Retina

Retinal diseases vary widely, but most of them causes visual symptoms. Retinal diseases can affect any part of retina, a thin layer of tissue on the inside back wall of eye.

The retina is made up of millions of light-sensitive cells (rods and cones) and other nerve cells that receive and organize visual information. Retina sends this information to brain through optic nerve, enabling us to see.

Some retinal diseases are treatable. Depending on the condition, treatment goals may be to stop or slow the disease and preserve, improve or restore vision. If not treated, some retinal diseases can cause severe vision loss or blindness.

 

Retinal diseases have common signs and symptoms. These may include:

  •         Seeing floating specks or cobwebs
  •         Blurred or distorted vision
  •         Defects in the side vision
  •         Lost vision

 

What is the time to consult a doctor:

It is important to pay attention to any changes in vision and find care quickly. You may require immediate medical attention if you suddenly have floaters, flashes or reduced vision. These are warning symbols of potentially serious retinal disease.

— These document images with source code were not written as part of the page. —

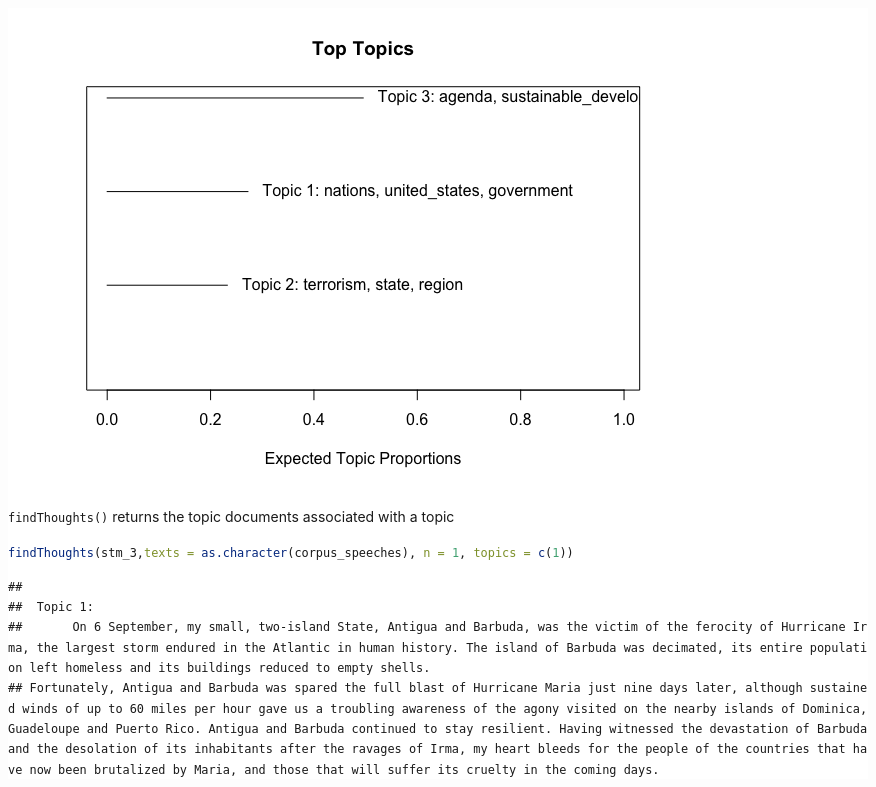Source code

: ![](Lab_Session_QTA_8_files/figure-gfm/unnamed-chunk-153-1.png)

`findThoughts()` returns the topic documents associated with a topic

``` r
findThoughts(stm_3,texts = as.character(corpus_speeches), n = 1, topics = c(1))
```

    ## 
    ##  Topic 1: 
    ##       On 6 September, my small, two-island State, Antigua and Barbuda, was the victim of the ferocity of Hurricane Irma, the largest storm endured in the Atlantic in human history. The island of Barbuda was decimated, its entire population left homeless and its buildings reduced to empty shells.
    ## Fortunately, Antigua and Barbuda was spared the full blast of Hurricane Maria just nine days later, although sustained winds of up to 60 miles per hour gave us a troubling awareness of the agony visited on the nearby islands of Dominica, Guadeloupe and Puerto Rico. Antigua and Barbuda continued to stay resilient. Having witnessed the devastation of Barbuda and the desolation of its inhabitants after the ravages of Irma, my heart bleeds for the people of the countries that have now been brutalized by Maria, and those that will suffer its cruelty in the coming days.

Common retinal diseases and conditions include the following:

  •         Retinal tear. A retinal tear occurs when the clear, gel-like substance in the vitreous shrinks and tugs on the thin layer of tissue lining the retina with enough traction to cause a break in the tissue.
  •         Retinal detachment. A retinal detachment is described by the presence of fluid under the retina.
  •         Diabetic retinopathy.In case of  Diabetic patientsthe capillaries in the back of eye can deteriorate and leak fluid into and under the retina. This causes the retina to swell, which may blur or distort the vision.
  •         Epiretinal membrane. It is a delicate tissue-like scar or membrane that looks like crinkled cellophane lying on top of the retina. This membrane pulls up on the retina, which distorts the vision.
  •         Macular hole. A macular hole is a small defect in the center of the retina at the macula. The hole may develop from abnormal traction between the retina and the vitreous, or it may follow an injury to the eye.
  •         Macular degeneration. In macular degeneration, the center of retina begins to deteriorate. This causes symptoms such as blurred central vision or a blind spot in the center of the visual field.
  •         Retinitis pigmentosa. It is a degenerative disease that affects the retina.

 

 

Risk factors

Risk factors for retinal diseases may include aging, having diabetes or other diseases, eye trauma, and a family history of retinal diseases.

Treatment

The main goals of treatment are to stop or slow down the disease progression and preserve, improve or restore your vision. In many cases, irreversible damage occurs, making early detection important. The doctor will work with you to determine the best treatment.

 

Treatment of retinal disease might be complex and sometimes urgent. Options include:

  •         Using a laser. Laser surgery can help to repair a retinal tear or hole. Immediate laser treatment of a new retinal tear can reduce the chance of it causing a retinal detachment.
  •         Shrinking abnormal blood vessels. A technique called scatter laser photocoagulation is used by the doctor to shrink abnormal new blood vessels that are bleeding or threatening to bleed into the eye. This treatment might help people with diabetic retinopathy. Extensive use of this treatment can cause the loss of some side (peripheral) or night vision.
  •         Freezing. The process, called cryopexy (KRY-o-pek-see), a freezing probe is applied to the external wall of the eye to treat a retinal tear. Intense cold reaches the inside of the eye and freezes the retina. The treated area would later scar and secure the retina to the eye wall.
  •         Injecting air or gas into your eye. The technique, called pneumatic retinopexy (RET-ih-no-pek-see), is used to repair certain types of retinal detachment. It could be used in combination with cryopexy or laser photocoagulation.
  •         Indenting the surface of your eye. The surgery, called scleral (SKLEER-ul) buckling, is used to repair a retinal detachment. A small piece of silicone material is sewed to the outside eye surface (sclera). This indents the sclera and reduce some of the force caused by the vitreous tugging on the retina. This technique might be used with other treatments.